In tal senso tutti insieme abbiamo fatto "cultura" perché abbiamo costruito un significato da portare avanti nella quotidianita’, perche’ leggere un libro deve aprire nuovi orizzonti dando una delle possibili chiavi di lettura della controversa e multiforme realta’ in cui viviamo (…)

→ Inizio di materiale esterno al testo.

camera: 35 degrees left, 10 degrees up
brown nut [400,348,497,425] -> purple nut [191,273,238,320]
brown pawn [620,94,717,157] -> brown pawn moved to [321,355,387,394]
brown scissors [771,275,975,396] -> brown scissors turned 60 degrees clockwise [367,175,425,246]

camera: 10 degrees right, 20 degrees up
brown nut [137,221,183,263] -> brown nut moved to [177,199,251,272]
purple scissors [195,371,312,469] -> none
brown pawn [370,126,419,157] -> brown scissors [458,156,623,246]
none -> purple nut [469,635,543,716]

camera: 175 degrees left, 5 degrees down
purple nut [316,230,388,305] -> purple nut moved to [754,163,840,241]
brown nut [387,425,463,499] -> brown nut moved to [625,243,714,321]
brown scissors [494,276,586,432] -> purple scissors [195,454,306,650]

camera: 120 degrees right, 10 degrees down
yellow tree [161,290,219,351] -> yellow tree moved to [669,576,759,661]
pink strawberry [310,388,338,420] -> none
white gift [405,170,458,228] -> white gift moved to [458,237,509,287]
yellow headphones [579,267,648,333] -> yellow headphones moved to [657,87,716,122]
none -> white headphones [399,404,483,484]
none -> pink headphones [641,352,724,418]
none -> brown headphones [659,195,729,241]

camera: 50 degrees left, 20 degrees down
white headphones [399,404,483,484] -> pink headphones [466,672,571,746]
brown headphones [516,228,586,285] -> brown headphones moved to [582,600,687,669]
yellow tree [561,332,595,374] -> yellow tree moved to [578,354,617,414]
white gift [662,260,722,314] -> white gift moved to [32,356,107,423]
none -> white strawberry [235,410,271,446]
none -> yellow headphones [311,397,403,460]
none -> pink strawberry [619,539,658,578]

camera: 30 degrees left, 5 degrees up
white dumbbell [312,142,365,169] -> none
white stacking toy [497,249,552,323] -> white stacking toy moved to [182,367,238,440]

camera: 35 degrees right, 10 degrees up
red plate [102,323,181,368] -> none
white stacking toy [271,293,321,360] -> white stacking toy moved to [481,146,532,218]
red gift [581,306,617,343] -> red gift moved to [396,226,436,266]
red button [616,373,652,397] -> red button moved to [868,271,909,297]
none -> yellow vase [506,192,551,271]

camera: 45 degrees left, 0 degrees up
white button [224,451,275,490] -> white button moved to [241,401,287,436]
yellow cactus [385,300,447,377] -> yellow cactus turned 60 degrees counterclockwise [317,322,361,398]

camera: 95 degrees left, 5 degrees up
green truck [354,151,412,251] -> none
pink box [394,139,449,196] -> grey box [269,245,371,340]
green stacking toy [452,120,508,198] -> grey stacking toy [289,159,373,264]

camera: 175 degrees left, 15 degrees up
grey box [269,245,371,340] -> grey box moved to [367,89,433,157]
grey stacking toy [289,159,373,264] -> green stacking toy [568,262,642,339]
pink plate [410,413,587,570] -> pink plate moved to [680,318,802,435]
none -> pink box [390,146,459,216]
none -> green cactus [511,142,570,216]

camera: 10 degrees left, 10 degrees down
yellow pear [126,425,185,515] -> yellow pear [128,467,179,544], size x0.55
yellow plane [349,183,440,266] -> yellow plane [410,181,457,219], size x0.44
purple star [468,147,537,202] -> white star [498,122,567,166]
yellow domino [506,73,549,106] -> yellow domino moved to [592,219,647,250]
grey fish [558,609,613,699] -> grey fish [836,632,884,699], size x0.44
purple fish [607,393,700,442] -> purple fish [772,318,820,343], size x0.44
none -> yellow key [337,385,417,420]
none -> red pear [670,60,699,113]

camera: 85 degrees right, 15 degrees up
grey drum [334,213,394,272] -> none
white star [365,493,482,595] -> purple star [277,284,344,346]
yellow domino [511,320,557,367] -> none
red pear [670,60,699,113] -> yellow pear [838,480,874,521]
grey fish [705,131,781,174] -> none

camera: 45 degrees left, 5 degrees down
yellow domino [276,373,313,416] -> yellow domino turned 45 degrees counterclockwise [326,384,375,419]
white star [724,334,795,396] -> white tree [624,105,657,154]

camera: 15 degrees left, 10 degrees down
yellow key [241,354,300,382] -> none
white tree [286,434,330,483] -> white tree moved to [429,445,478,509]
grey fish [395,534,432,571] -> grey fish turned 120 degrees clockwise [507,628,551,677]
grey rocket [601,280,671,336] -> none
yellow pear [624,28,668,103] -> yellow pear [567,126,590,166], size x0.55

Venerdì 21 giugno, il primo giorno d’estate, a Trabia presso la Villa Falcone e Borsellino nell’ambito della rassegna "Il maggio dei libri", patrocinata dal Comune di Trabia, ho avuto il piacere di partecipare ad un evento, non dico unico, ma sicuramente raro. La presentazione del romanzo "La voce del maestrale" di Nunzio Russo, scrittore alla sua prima fatica letteraria, ma non per questo di poco pregio, si e’ ben presto trasformata in un talk! Il Sindaco di Trabia, Francesco Bondì, ha aperto le danze introducendo lo scrittore e me in quanto relatrice e instillando nel pubblico variegato di ragazzi e adulti la curiosità di scoprire una storia, quella narrata dall’Autore, nei luoghi di Termini Imerese e Trabia del secolo scorso attraverso la cornice dell’attivita’ dei pastifici più famosi per circa un secolo. Io ho puntualizzato alcuni elementi dell’avvincente storia del romanzo attraverso i luoghi, le persone, gli amori e concentrando l’attenzione sul file rouge della narrazione: il lavoro come elemento fondante della vita nella dimensione dell’attaccamento alla famiglia e della sua difesa a qualsiasi costo. Pochissime battute hanno entusiasmato gli intervenuti che subito hanno intavolato una discussione piuttosto interessante, spaziando dal senso e dalle radici dell’attività imprenditoriale termitana e non solo nel passato all’esigenza di riscoprire il legame con il lavoro attraverso la famiglia dietro l’esempio dei maestri pastai della famiglia Russo, al problema della globalizzazione che ha esasperato nel tempo la frattura all’apparenza incolmabile tra Nord e Sud del mondo, alla riscoperta dei paesaggi africani un tempo italiani, alle brillanti figure femminili del romanzo, madri, imprenditrici, medici e comunque donne dal profondo senso del dovere, alle radici della narrazione dal romanzo sociale del Settecento alla narrativa verista e realista tra Ottocento e Novecento.

Il dialogo vivace e partecipato ha fatto rivivere luoghi e personaggi del romanzo avvicinandoli al presente: quell’etica del sacrificio e del lavoro che produce lavoro insieme alla semplicita’ e alla morigeratezza si e’ trasformata in spunto di riflessione per leggere la crisi presente, le difficolta’ con cui il nostro territorio si confronta quotidianamente e per individuare un messaggio propositivo alle nuove generazioni per la valorizzazione delle risorse umane e strumentali in una terra che oggi piu’ di prima deve ricominciare a coltivare speranze.
In realtà tutti siamo stati relatori del romanzo e, soprattutto, della positivita’ che abbiamo insieme scoperto in esso e consegnato alla collettivita’: ricominciare significa sacrificio, investimento di tutte le risorse, capacita’ di mettersi in gioco e amore per i veri legami che la famiglia e un progetto lavorativo condiviso sanno creare. In tal senso tutti insieme abbiamo fatto "cultura" perché abbiamo costruito un significato da portare avanti nella quotidianita’, perché leggere un libro deve aprire nuovi orizzonti dando una delle possibili chiavi di lettura della controversa e multiforme realta’ in cui viviamo.